When you are asked you should see just one disk to restore to. That’s a virtualization of your physical disk. The urBackup tool is able to write directly through the VM on the real disk and is able to restore the image 1:1. You can also start the Task Manager on the host, to see your network and your disk speed which is quite interesting.

If the restore process has finished you are asked if you want to prepare your disk for another computer. I’m not sure if this function will work since the tool runs just in the virtualized box and can’t see what machine it is running on. It only sees the physical disk as is.

6.) Boot the restored system

But you now should be able to close the VM. Shut down the machine. Remove the USB device and turn on the machine as normal.

That’s it. In future you don’t have to redo all the steps. You just have to remove the partitions, create and link in a new .vmdk and start the VM.

Why so complicated?

*) Windows To Go is cool and can do everything a normal Windows10 can do?

*) You can use every Windows driver you can get to use all your WIFI or Ethernet cards.

*) Windows Storage Spaces support.

*) Access Bitlocker partitions

*) … you tell me …

Windows To Go is also deprecated since version 1903 & the ability to create it is highly likely to vanish without notice with some feature update…

So not that useful for someone who wants a future proof method.

Just saying.

That’s true. Windows To Go is deprecated. That’s a fact.

However, for me a deprecated working solution values way higher than having no solution. This is why I would highly disagree regards your valuation of usefulness of this solution.

We will see how Win10ToGo will continue.
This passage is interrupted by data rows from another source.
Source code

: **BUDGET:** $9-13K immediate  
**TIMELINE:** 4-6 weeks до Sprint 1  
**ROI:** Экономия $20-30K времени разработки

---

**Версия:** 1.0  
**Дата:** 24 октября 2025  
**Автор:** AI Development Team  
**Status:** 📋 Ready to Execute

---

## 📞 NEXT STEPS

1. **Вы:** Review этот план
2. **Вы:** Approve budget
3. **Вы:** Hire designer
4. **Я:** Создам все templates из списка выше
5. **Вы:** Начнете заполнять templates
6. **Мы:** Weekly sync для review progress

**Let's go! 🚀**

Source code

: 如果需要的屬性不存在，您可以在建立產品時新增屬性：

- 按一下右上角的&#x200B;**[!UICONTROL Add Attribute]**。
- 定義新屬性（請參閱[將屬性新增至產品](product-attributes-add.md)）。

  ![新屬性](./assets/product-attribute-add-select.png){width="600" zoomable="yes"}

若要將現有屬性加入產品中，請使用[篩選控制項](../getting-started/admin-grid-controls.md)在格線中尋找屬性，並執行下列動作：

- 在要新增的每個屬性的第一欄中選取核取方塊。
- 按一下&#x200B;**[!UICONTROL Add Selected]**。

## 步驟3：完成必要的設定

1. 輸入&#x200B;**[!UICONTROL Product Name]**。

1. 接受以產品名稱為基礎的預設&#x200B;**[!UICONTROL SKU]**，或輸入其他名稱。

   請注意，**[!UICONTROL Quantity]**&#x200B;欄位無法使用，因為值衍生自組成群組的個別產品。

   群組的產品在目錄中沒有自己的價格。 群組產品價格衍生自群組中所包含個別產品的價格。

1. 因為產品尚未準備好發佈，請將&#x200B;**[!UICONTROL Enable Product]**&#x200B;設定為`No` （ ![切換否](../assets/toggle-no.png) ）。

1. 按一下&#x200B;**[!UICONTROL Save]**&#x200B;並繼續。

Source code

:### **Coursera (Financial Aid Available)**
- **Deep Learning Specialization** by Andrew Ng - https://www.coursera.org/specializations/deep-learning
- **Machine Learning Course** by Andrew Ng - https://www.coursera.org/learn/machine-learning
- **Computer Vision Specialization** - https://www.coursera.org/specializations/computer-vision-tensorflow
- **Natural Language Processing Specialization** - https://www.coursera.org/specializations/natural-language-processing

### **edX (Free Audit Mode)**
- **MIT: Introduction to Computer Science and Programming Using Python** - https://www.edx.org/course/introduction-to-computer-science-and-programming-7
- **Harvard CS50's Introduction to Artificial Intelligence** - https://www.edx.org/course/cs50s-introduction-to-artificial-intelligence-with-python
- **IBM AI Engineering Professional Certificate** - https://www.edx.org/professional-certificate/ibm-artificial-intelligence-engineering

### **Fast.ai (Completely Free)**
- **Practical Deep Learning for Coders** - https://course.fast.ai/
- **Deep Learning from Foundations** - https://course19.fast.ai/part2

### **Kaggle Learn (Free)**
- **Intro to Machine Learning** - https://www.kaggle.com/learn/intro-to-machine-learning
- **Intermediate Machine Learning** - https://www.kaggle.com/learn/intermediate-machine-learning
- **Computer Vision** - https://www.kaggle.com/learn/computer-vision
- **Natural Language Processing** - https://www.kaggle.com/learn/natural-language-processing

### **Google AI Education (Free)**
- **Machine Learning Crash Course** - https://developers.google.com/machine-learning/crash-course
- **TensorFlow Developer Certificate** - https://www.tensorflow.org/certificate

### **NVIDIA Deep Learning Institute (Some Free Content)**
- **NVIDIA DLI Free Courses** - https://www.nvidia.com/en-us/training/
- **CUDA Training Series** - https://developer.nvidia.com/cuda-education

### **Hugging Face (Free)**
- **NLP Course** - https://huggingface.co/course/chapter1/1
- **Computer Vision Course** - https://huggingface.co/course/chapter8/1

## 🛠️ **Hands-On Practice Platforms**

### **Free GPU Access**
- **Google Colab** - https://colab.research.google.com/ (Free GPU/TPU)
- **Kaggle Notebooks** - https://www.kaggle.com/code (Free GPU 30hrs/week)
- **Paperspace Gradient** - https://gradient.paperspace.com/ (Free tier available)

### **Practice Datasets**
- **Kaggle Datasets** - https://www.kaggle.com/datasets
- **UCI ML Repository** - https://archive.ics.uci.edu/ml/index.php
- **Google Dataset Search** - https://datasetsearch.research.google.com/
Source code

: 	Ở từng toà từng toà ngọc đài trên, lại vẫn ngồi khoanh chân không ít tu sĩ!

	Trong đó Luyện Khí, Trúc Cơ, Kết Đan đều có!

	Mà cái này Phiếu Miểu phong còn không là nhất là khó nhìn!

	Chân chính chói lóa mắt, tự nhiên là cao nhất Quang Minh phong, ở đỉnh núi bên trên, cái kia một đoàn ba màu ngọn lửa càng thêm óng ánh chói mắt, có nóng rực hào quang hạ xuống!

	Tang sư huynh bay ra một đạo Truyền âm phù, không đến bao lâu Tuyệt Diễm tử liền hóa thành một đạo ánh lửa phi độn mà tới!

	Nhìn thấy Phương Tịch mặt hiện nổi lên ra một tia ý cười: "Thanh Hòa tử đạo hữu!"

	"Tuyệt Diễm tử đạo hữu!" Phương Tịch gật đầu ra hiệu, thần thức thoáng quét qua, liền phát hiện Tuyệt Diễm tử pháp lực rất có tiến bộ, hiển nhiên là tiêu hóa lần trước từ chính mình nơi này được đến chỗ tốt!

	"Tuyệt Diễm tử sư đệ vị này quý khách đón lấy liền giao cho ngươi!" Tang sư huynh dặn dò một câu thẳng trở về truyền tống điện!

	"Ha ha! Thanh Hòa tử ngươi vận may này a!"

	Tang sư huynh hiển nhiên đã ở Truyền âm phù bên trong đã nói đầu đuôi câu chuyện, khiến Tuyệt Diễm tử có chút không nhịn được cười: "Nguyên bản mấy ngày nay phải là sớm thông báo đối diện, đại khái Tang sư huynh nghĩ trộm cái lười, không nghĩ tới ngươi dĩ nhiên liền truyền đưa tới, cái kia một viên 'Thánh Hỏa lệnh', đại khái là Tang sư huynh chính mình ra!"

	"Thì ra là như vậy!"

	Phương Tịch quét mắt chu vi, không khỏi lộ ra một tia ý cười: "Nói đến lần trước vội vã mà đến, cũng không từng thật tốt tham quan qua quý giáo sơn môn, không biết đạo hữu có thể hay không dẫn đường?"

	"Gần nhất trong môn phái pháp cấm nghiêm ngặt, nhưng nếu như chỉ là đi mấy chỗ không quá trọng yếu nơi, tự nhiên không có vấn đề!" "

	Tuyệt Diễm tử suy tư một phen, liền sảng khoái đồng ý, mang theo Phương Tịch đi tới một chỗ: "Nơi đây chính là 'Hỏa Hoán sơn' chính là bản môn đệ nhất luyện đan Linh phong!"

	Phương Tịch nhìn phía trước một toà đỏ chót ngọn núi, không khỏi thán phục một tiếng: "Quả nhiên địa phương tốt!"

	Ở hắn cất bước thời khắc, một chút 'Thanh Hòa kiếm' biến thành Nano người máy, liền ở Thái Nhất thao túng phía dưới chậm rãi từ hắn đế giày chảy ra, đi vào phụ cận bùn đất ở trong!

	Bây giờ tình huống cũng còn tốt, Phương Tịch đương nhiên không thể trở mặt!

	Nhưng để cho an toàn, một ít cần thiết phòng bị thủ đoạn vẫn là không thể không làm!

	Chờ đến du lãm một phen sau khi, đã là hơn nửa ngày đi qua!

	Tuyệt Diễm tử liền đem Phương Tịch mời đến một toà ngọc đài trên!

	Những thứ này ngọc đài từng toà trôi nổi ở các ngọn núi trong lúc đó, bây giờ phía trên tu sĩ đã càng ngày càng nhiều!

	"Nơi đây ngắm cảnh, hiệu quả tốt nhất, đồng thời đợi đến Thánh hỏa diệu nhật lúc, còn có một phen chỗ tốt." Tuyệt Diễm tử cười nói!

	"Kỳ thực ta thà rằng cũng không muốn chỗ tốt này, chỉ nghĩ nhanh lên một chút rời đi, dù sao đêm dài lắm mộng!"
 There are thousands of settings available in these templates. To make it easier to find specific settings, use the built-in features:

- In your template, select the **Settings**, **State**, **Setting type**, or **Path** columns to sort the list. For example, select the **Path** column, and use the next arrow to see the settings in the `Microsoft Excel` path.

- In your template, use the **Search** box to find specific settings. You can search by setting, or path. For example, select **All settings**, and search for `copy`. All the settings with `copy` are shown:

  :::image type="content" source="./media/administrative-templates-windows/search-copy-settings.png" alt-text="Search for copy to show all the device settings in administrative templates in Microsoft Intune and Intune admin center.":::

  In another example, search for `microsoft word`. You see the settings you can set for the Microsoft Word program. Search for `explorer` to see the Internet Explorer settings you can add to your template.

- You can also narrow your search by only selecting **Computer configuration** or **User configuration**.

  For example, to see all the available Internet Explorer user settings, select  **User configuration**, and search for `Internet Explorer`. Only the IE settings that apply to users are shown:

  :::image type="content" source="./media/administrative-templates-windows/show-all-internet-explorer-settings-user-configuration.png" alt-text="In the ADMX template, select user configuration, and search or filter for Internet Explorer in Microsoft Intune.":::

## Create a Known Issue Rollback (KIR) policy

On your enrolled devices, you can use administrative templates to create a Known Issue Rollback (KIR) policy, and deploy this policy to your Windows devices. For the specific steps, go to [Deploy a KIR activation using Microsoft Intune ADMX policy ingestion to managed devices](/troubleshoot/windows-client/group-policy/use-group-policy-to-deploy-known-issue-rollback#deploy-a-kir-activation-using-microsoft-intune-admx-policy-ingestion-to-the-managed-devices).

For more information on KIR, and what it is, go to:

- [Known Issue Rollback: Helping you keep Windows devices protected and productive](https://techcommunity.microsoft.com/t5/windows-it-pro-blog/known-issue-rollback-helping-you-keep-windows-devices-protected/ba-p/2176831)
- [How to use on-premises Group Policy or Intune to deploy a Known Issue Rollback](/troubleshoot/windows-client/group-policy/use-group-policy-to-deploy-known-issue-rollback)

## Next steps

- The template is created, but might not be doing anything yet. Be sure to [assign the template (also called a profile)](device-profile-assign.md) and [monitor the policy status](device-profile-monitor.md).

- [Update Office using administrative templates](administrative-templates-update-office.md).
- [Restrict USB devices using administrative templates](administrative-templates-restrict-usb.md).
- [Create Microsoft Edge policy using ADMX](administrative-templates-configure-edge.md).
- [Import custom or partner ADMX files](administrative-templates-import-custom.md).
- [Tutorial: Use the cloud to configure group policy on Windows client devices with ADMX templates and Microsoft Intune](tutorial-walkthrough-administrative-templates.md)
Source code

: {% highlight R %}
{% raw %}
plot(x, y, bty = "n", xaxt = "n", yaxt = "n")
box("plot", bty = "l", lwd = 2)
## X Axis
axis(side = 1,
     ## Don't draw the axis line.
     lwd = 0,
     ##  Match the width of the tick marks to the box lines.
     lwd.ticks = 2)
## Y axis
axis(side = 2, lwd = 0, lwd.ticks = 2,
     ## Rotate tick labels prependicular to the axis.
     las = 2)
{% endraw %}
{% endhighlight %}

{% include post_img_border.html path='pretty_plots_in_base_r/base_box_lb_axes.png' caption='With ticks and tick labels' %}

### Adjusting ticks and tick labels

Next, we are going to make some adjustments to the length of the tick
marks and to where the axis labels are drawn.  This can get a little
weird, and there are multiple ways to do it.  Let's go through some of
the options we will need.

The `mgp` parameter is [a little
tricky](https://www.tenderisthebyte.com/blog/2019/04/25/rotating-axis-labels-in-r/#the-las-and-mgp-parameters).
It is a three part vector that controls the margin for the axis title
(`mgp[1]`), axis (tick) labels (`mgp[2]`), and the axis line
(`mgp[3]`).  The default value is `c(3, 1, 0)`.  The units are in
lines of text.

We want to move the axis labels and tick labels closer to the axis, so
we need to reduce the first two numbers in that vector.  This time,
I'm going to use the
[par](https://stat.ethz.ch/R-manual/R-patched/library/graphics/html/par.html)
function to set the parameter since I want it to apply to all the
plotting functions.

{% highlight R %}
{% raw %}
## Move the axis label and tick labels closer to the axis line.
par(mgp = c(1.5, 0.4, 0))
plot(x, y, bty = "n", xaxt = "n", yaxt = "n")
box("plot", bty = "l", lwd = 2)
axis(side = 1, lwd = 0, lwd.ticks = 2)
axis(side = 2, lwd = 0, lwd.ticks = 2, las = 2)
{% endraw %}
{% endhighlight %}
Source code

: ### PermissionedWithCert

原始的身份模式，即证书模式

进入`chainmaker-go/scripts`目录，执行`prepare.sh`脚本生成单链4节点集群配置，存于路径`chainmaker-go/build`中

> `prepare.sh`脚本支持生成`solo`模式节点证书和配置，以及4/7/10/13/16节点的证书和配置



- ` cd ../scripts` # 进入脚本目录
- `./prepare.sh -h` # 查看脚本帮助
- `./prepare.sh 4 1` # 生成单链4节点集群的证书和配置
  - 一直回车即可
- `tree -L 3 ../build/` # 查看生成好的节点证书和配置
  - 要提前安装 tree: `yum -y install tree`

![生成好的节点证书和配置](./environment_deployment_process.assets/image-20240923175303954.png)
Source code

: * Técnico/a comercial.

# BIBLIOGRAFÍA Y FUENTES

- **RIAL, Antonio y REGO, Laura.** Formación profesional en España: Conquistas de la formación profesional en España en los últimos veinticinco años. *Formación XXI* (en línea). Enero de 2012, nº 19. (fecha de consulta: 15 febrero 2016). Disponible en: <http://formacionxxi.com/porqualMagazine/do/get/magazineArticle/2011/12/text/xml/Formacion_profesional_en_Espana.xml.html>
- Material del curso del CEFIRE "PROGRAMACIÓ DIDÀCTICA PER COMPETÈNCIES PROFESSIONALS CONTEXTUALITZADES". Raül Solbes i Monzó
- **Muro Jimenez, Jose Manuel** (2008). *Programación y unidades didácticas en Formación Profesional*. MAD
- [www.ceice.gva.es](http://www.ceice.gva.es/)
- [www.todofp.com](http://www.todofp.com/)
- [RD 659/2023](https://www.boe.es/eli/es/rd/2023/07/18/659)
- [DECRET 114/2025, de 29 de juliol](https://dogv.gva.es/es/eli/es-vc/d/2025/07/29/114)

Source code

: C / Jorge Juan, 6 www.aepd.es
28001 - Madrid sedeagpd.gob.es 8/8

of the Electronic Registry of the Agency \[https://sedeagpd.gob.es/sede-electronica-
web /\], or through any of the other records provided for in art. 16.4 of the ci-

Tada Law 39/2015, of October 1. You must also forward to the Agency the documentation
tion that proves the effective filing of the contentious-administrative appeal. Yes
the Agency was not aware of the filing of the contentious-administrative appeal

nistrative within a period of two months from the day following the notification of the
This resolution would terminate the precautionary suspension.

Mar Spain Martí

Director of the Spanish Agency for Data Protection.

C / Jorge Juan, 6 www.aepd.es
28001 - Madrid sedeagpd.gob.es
I personally do not believe that Microsoft will intentionally roll out updates that will destroy Win10ToGo partitions. There are several other “deactivated” Win features that still can be used, although they can replace expensive Server variants. And creating such a USB To Go device is even more comfortable with the Rufus tool than the old official toolchain form Microsoft, back in the day they supported this thing.

So in the end, yes there is no official support for this. But you can also use DOS or Win 3.11 if you like and it will work although there is no official support. I will continue using it as long as it works. If an update destroys my partition then I restore it with an image backup I have made before. Even if you freeze the current version of Win10 and you won’t install any feature update in the future, it is still much more useful than other Linux based live iso disks that can’t handle some device drivers and can’t mount storage spaces drives, bitlocker, ReFS … and even if these things work, I would give my trust to a deprecated Microsoft solution over a reverse engineered Unix based implementation of these win features. I have to remember the first Linux NTFS implementations back in the days, that destroyed so much data.

Don’t understand me wrong. I like Linux. But in my opinion, if you are in a Win world then you better use Win for accessing drives. Even if that means that you may have to use an outdated version in the future (which is currently not the case).

More concerned by Microsoft moving the goal-posts with things like updates to ReFS where older OS versions can’t read the current version (happened several times already) than about anything being potentially “wiped out”, I suspect a time is coming where you won’t be able to update WTG to account for such changes. Hence concerns how future proof it is.

If you’re happy with using WTG & it works for you, great, but I leave those concerns for anyone wondering how viable it is & might remain to consider.